▸ **文書の抜粋**:

道州制阻止は革命かけた決戦 公務員全員解雇の国鉄型 橋下打倒のゼネストへ
道州制阻止は革命かけた決戦
公務員一旦全員解雇の国鉄型 橋下打倒し怒りのゼネストへ
道州制基本法案が来年の通常国会に提出されようとしている。世界金融大恐慌の中で一挙に道州制攻撃のテンポが速まっている。道州制攻撃との闘いは、プロレタリア革命の成否をかけたブルジョアジーと労働者階級の最大の階級決戦だ。400万人公務員労働者—6000万人労働者の「生きさせろ!」ゼネストと一体で、道州制粉砕・橋下打倒へ闘おう!
第1章 焦点は自治労と日教組の解体をめぐる攻防だ!

▸ **課題一覧**:
(a) 道州制をめぐる文章では、道州制基本法案はいつの国会に提出されようとしているか。
(b) 道州制をめぐる文章から、「道州制阻止は革命かけた決戦 公務員全員解雇の国鉄型 橋下打倒のゼネストへ」という語句で始まり「州制粉砕・橋下打倒へ闘おう!」という語句で終わる部分を、一字も変えずに返すこと。
(c) 道州制をめぐる文章の続きを、最後の一文の後から書き継ぐこと。

▸ **記録データ**:
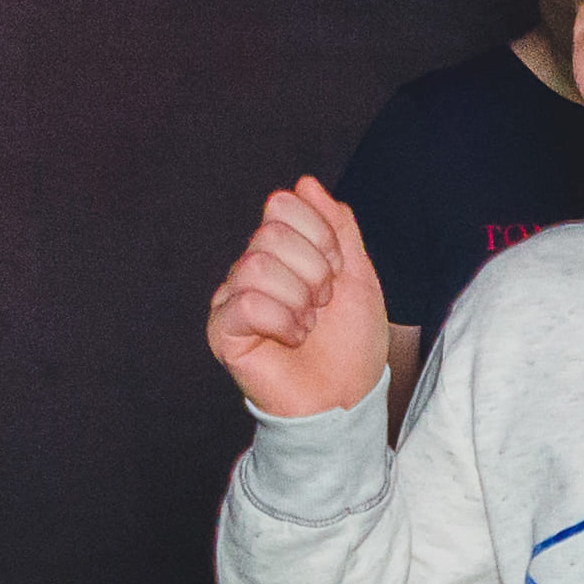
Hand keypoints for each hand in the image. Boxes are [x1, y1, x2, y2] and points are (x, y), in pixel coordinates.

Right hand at [209, 177, 395, 423]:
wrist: (347, 399)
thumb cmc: (352, 344)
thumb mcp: (360, 274)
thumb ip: (338, 226)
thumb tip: (304, 183)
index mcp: (281, 250)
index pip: (283, 203)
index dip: (320, 234)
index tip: (338, 272)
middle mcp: (252, 268)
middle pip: (270, 233)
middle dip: (313, 271)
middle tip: (322, 304)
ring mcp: (233, 298)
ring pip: (256, 266)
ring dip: (298, 300)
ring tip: (308, 326)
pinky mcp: (223, 331)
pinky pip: (245, 303)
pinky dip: (281, 322)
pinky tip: (291, 340)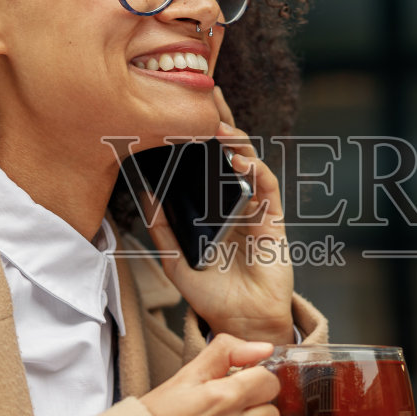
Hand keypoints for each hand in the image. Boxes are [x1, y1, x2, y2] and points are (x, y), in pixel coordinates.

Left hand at [143, 87, 295, 343]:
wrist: (241, 322)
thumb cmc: (212, 293)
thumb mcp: (175, 260)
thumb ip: (161, 228)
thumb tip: (143, 194)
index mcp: (212, 206)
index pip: (207, 160)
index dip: (199, 131)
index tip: (184, 102)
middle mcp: (235, 201)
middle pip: (230, 151)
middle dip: (221, 120)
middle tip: (209, 92)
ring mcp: (256, 208)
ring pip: (250, 162)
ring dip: (237, 143)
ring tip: (219, 128)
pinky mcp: (273, 221)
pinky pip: (267, 187)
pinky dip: (255, 170)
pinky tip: (240, 161)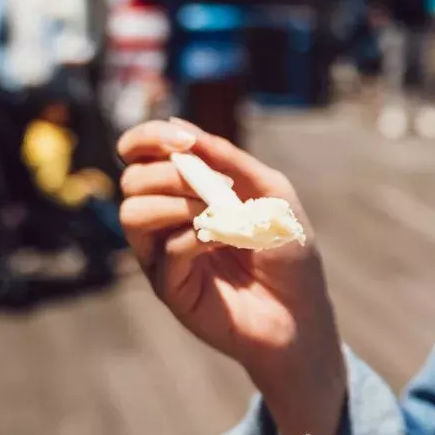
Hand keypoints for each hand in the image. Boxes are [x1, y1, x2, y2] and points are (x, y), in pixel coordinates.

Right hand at [116, 118, 345, 434]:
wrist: (302, 309)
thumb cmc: (287, 249)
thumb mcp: (269, 191)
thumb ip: (228, 159)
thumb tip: (179, 125)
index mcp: (183, 191)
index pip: (139, 155)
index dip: (147, 138)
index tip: (181, 141)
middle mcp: (164, 220)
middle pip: (132, 180)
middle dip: (173, 174)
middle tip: (215, 189)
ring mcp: (163, 255)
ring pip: (132, 213)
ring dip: (177, 204)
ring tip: (220, 217)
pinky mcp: (169, 288)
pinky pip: (164, 251)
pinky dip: (197, 237)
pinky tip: (226, 243)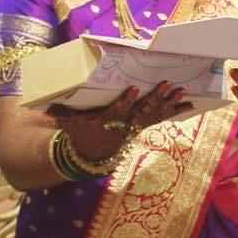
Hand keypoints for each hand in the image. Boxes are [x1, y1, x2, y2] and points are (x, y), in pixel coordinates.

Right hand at [50, 82, 190, 161]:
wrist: (94, 154)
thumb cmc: (82, 133)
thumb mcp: (70, 126)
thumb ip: (61, 115)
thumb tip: (47, 107)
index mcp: (109, 121)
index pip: (118, 111)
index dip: (126, 101)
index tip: (133, 89)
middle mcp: (126, 125)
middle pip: (143, 110)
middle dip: (156, 97)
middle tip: (167, 83)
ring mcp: (137, 125)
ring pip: (156, 113)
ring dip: (170, 103)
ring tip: (183, 91)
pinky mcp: (144, 124)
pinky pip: (162, 116)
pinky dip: (176, 110)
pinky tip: (190, 102)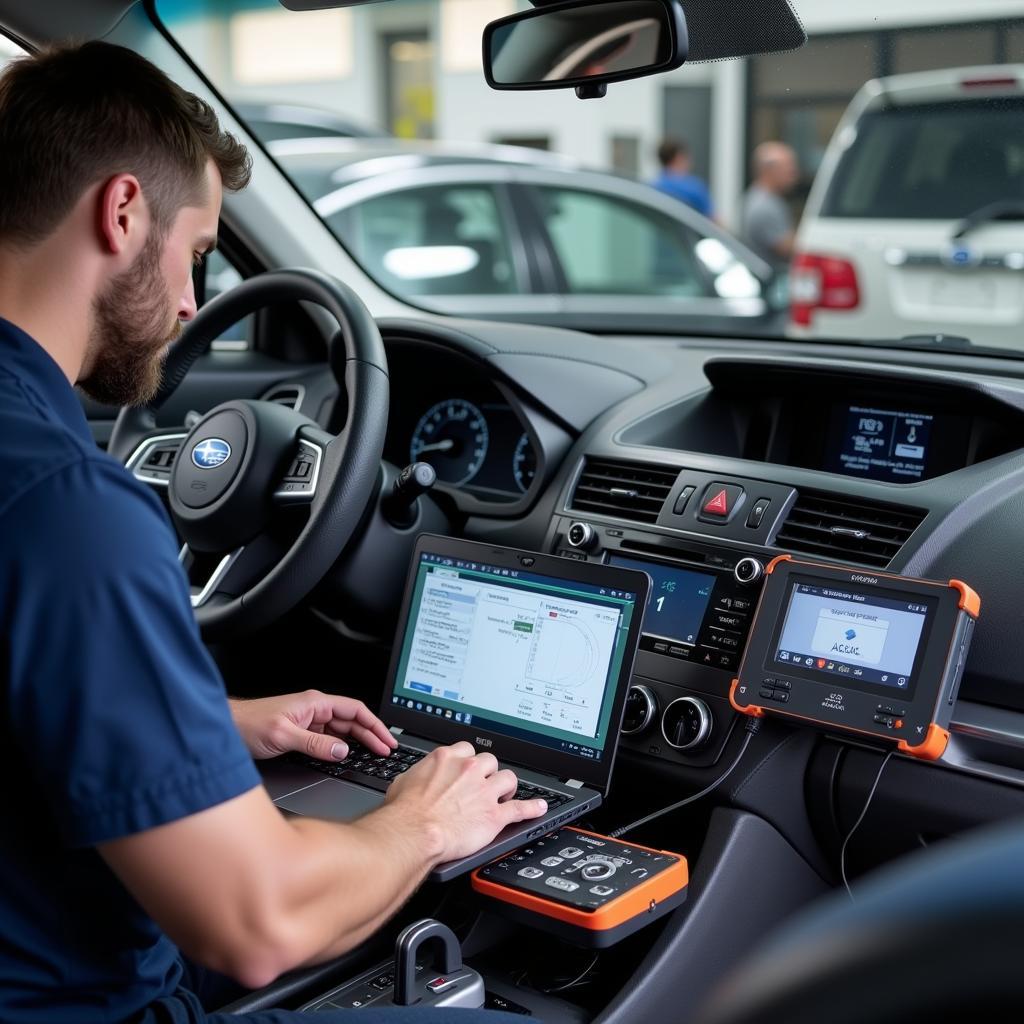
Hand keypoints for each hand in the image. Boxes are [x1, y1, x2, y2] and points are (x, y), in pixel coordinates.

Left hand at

▸ **課題の結果**:
(a) 来年の通常国会に提出されようとしている。

(b)
道州制阻止は革命かけた決戦 公務員全員解雇の国鉄型 橋下打倒のゼネストへ
道州制阻止は革命かけた決戦
公務員一旦全員解雇の国鉄型 橋下打倒し怒りのゼネストへ
道州制基本法案が来年の通常国会に提出されようとしている。世界金融大恐慌の中で一挙に道州制攻撃のテンポが速まっている。道州制攻撃との闘いは、プロレタリア革命の成否をかけたブルジョアジーと労働者階級の最大の階級決戦だ。400万人公務員労働者—6000万人労働者の「生きさせろ!」ゼネストと一体で、道州制粉砕・橋下打倒へ闘おう!

(c)
道州制攻撃とは、行政区画として都道府県を廃止し、道と州を置くことにとどまらない。中央官制、地方自治、税制、社会保障制度、金融・通貨、経済・産業・流通、教育、外交、軍事、治安など全社会的な新自由主義に基づく全面的な「大改革」=「究極の構造改革」を狙うものだ。改憲クーデターそのものだ。
その核心は何か。〈道州制〉と〈国家・自治体の丸ごと民営化〉で410万人の国家・地方公務員のいったん全員解雇の大攻撃をとおして、自治労と日教組を解体し、4大産別—日本労働運動を壊滅することにある。別言すれば日本労働者階級の粉砕と制圧にあると言ってもよい。上からの階級決戦で戦後体制(戦後的な階級関係や階級意識、戦後憲法や社会保障制度などの諸制度、諸慣習の一切合切)を一掃・再編し、ブルジョアジーによる独占的な政治支配を確立することである。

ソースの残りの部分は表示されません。